Apache Mahout provides a set of large-scale machine learning algorithms implemented on top of Apache Hadoop’s MapReduce system. Factorie is mostly a single-machine framework, working at smaller scale but benefitting from the locality efficiency that arise form this.

LibLinear is a C library for fast training of linear support vector machines and l1-regularized logistic regression. Factorie has an implementation of liblinear’s l1-regularized algorithm, and supports reading and writing of libsvm-style training examples for classification and regression.

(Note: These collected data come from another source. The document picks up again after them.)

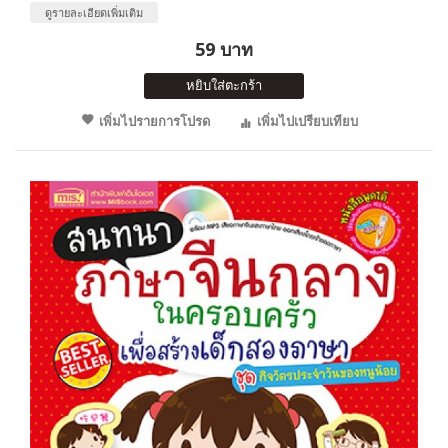
ดูรายละเอียดเพิ่มเติม
59 บาท
หยิบใส่ตะกร้า
เพิ่มไปรายการโปรด
เพิ่มไปเปรียบเทียบ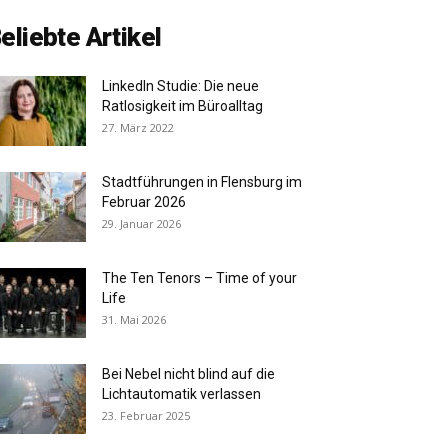
eliebte Artikel
LinkedIn Studie: Die neue
Ratlosigkeit im Büroalltag
27. März 2022
Stadtführungen in Flensburg im
Februar 2026
29. Januar 2026
The Ten Tenors – Time of your
Life
31. Mai 2026
Bei Nebel nicht blind auf die
Lichtautomatik verlassen
23. Februar 2025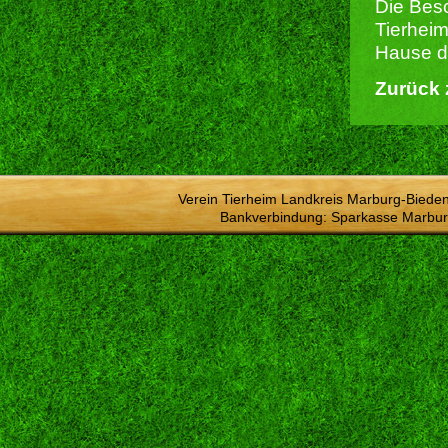
Die Besc
Tierheim
Hause du
Zurück 
Verein Tierheim Landkreis Marburg-Bieden
Bankverbindung: Sparkasse Marbur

Probabilistic programming and graphical models toolkits

Infer.NET is a language for describing graphical models in C# and F#, which compiles inference down to CLR bytecode before execution. It is mostly focused on bayesian models with continuous random variables, and uses EP as its main inference algorithm. Factorie provides more general machine learning utilities, has a full nlp pipeline, and is mostly focused on discrete graphical models or other models in which inference can only be done by sampling and factors have to be lazily defined.

Figaro…

Alchemy is a library for stastistical relational learning, mostly structured around Markov Logic Networks. While MLNs are representable in factorie, its main focus is on other kinds of model. Factorie also provides many tools for machine learning and natural language processing which do not fit in the statistical relational learning framework.

PEBL…

BUGS is an automatic Gibbs sampler generator for Bayesian models. It works by defining a domain-specific language to write a model down, and then using known subroutines to automatically Gibbs sample all variables. While factorie does not have as many automatic sampling routines as BUGS, it allows for many other sampling styles, including annealing for maximization, as well as implementing belief propagation and other inference algorithms.

Church…

Natural language processing toolkits

OpenNLP…

GATE…

OpenCalais…

Stanford Core NLP…

Scalable, parallel and distributed machine learning toolkits

Apache Mahout…

GraphLab…

OptiML…

Vowpal Wabbit is a very efficient library for doing binary classification and, via learning reductions, some other more complex models, such as neural networks and topic models. VW runs on a single machine or distributed, and is written in heavily optimized C code. While factorie implements many variants of algorithms which VW also implements, the focuses of the libraries are very different, as factorie prefers to have in-memory data structures for easy access to and analysis of data, while VW works by streaming things from disk. Factorie is also more flexible when it comes to how the parameters are stored and how learning is made, though it also supports VW-style feature hashing.